Would you repeat all the lines below, exactly as they stand?
==== Raw data
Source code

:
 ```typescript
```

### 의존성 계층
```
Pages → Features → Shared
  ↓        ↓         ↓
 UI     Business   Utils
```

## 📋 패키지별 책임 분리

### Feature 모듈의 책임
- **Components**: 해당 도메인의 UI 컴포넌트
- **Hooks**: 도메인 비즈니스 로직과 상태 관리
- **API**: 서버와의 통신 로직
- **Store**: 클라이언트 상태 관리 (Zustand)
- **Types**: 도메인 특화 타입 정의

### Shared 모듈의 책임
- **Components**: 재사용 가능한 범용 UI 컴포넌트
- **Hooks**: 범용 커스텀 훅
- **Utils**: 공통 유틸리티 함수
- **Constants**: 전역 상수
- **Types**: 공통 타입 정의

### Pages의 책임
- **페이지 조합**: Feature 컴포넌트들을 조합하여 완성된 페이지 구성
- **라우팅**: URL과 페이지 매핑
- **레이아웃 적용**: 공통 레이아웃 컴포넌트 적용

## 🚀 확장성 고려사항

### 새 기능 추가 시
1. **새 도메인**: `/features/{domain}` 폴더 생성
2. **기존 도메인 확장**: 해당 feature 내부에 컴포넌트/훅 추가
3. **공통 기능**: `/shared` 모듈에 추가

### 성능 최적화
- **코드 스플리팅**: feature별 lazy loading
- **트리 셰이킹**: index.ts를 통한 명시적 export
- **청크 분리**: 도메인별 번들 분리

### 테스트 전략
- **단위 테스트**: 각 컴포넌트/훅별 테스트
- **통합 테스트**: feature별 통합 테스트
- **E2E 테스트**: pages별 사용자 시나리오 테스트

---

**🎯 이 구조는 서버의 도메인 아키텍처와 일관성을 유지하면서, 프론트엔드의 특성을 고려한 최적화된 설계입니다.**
========
Result for this exercise
Source code

:
 ```typescript
```

### 의존성 계층
```
Pages → Features → Shared
  ↓        ↓         ↓
 UI     Business   Utils
```

## 📋 패키지별 책임 분리

### Feature 모듈의 책임
- **Components**: 해당 도메인의 UI 컴포넌트
- **Hooks**: 도메인 비즈니스 로직과 상태 관리
- **API**: 서버와의 통신 로직
- **Store**: 클라이언트 상태 관리 (Zustand)
- **Types**: 도메인 특화 타입 정의

### Shared 모듈의 책임
- **Components**: 재사용 가능한 범용 UI 컴포넌트
- **Hooks**: 범용 커스텀 훅
- **Utils**: 공통 유틸리티 함수
- **Constants**: 전역 상수
- **Types**: 공통 타입 정의

### Pages의 책임
- **페이지 조합**: Feature 컴포넌트들을 조합하여 완성된 페이지 구성
- **라우팅**: URL과 페이지 매핑
- **레이아웃 적용**: 공통 레이아웃 컴포넌트 적용

## 🚀 확장성 고려사항

### 새 기능 추가 시
1. **새 도메인**: `/features/{domain}` 폴더 생성
2. **기존 도메인 확장**: 해당 feature 내부에 컴포넌트/훅 추가
3. **공통 기능**: `/shared` 모듈에 추가

### 성능 최적화
- **코드 스플리팅**: feature별 lazy loading
- **트리 셰이킹**: index.ts를 통한 명시적 export
- **청크 분리**: 도메인별 번들 분리

### 테스트 전략
- **단위 테스트**: 각 컴포넌트/훅별 테스트
- **통합 테스트**: feature별 통합 테스트
- **E2E 테스트**: pages별 사용자 시나리오 테스트

---

**🎯 이 구조는 서버의 도메인 아키텍처와 일관성을 유지하면서, 프론트엔드의 특성을 고려한 최적화된 설계입니다.**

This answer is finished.